╭─ Provided text
OF THE ORIGIN AND DESIGN OF GOVERNMENT IN GENERAL. WITH
CONCISE REMARKS ON THE ENGLISH CONSTITUTION
SOME writers have so confounded society with government, as to leave little
or no distinction between them; whereas they are not only different, but have
different origins. Society is produced by our wants, and government by our
wickedness; the former promotes our happiness positively by uniting our affections,
the latter negatively by restraining our vices. The one encourages intercourse, the
other creates distinctions. The first is a patron, the last a punisher.
╰─
╭─ Data extract
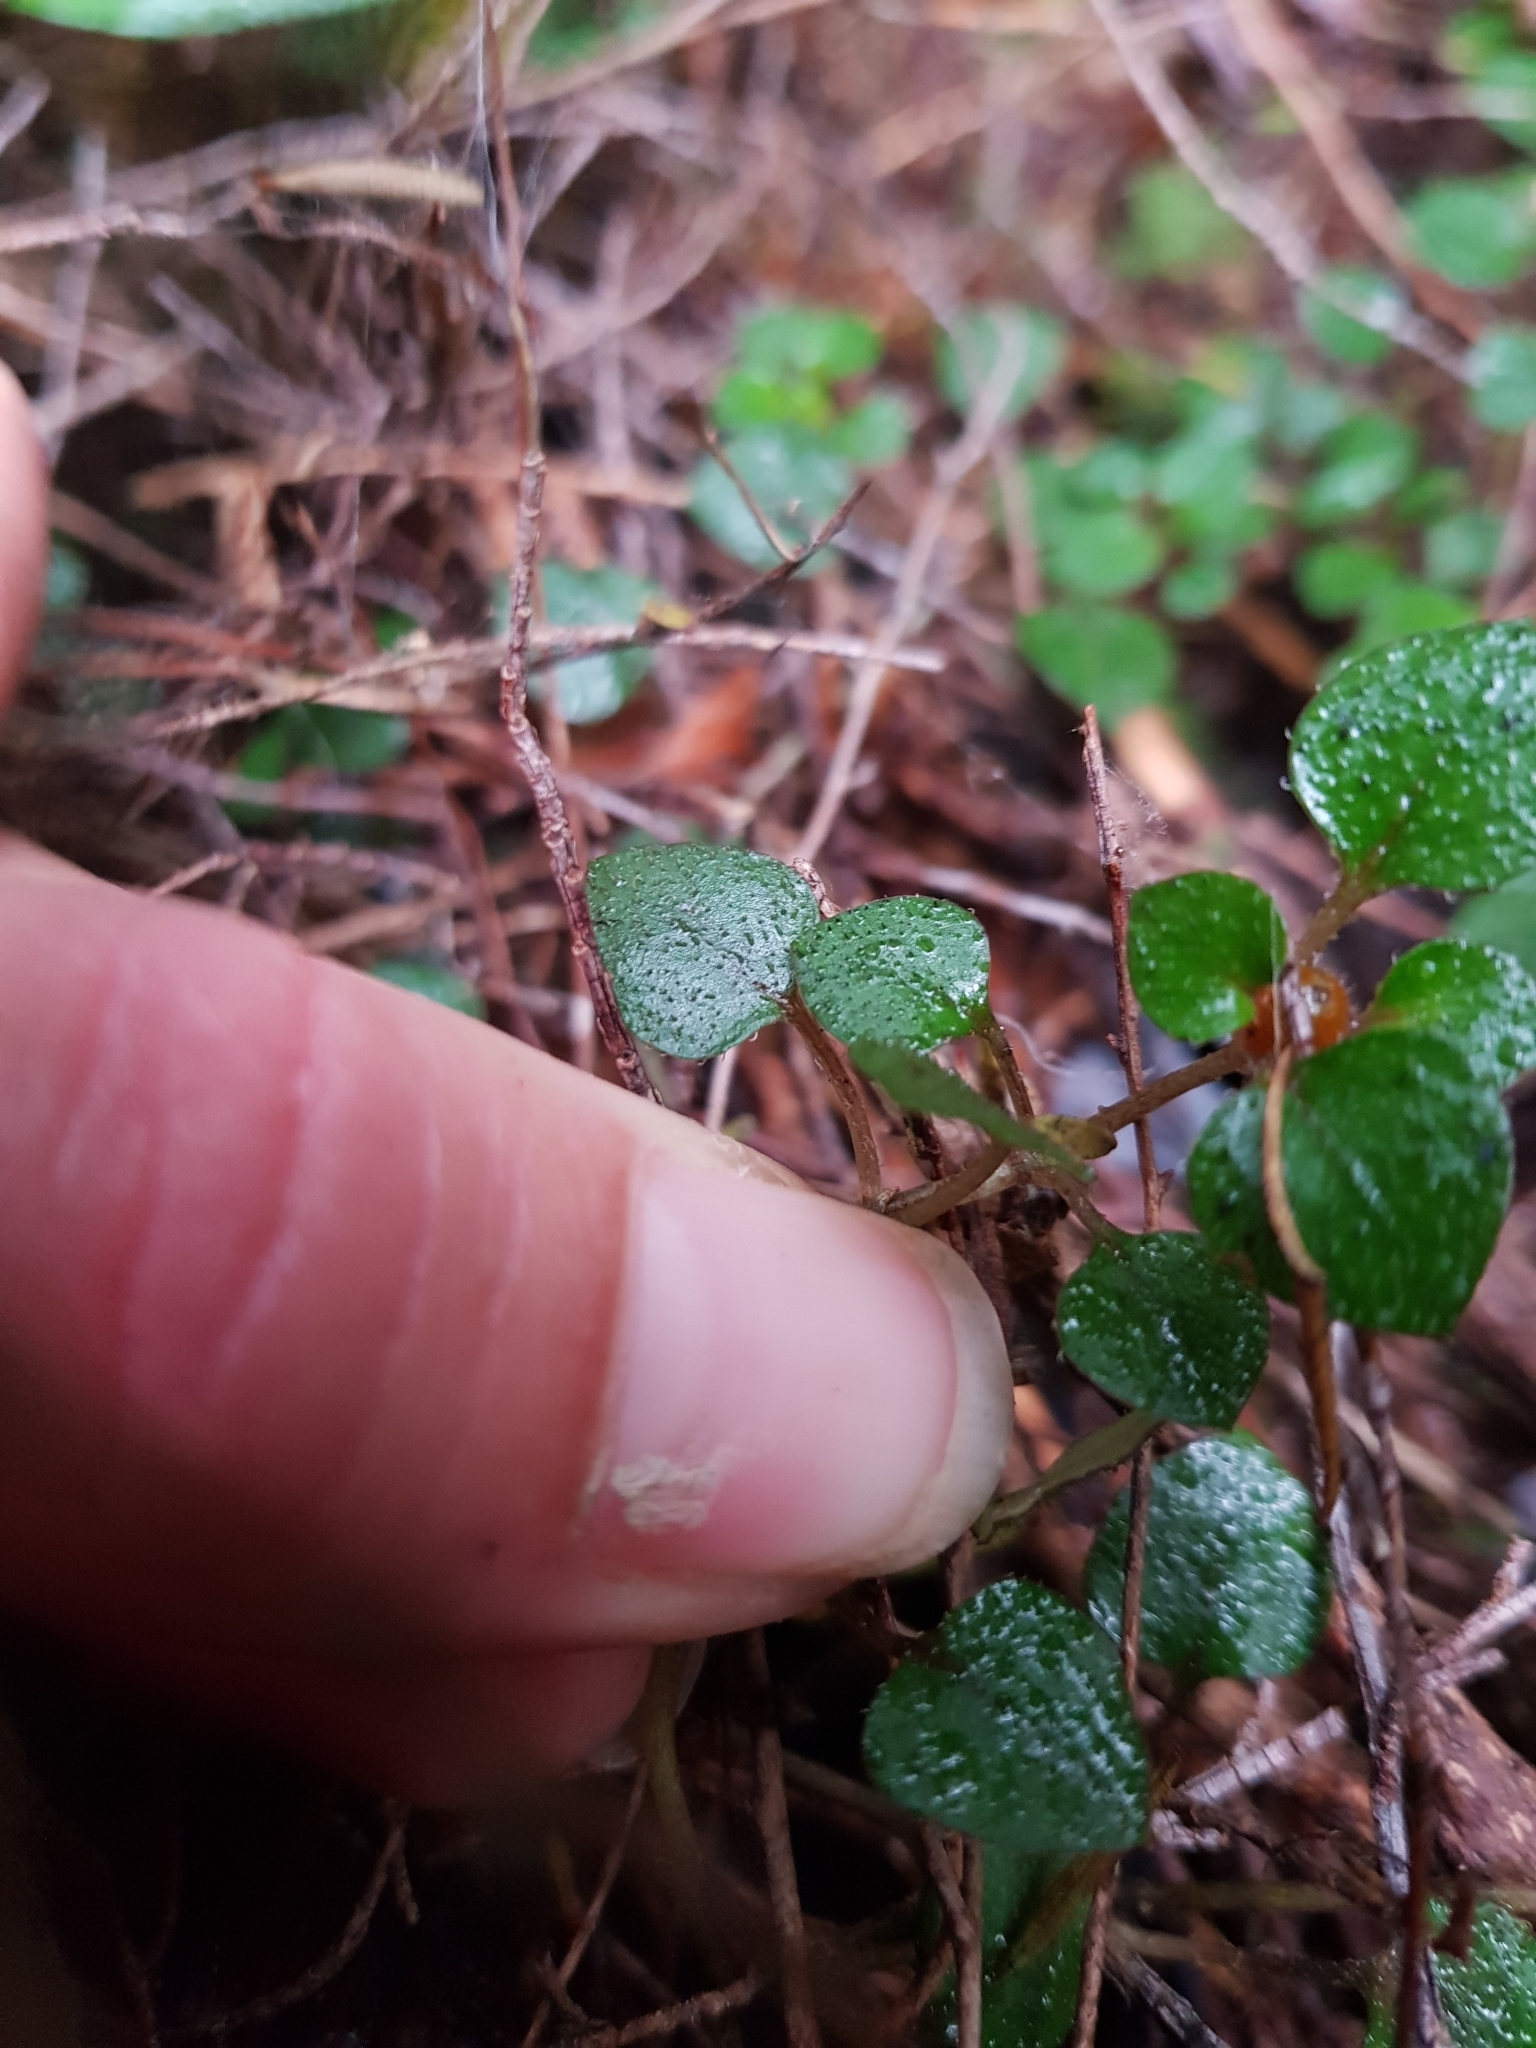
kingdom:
╰─
● Stated goal 1:
Print the stretch from "OF THE ORIGIN" through "last a punisher." in the passage on society and government, copying it word for word.
● Stated goal 2:
Answer these questions using the passage on society and government:
(a) What does the passage say produces society?
(b) By what means does government promote our happiness, according to the passage?
(c) What is the last of the two called in the final sentence?

● Exercise output 1:
OF THE ORIGIN AND DESIGN OF GOVERNMENT IN GENERAL. WITH
CONCISE REMARKS ON THE ENGLISH CONSTITUTION
SOME writers have so confounded society with government, as to leave little
or no distinction between them; whereas they are not only different, but have
different origins. Society is produced by our wants, and government by our
wickedness; the former promotes our happiness positively by uniting our affections,
the latter negatively by restraining our vices. The one encourages intercourse, the
other creates distinctions. The first is a patron, the last a punisher.

● Exercise output 2:
(a) Our wants.
(b) Negatively, by restraining our vices.
(c) A punisher.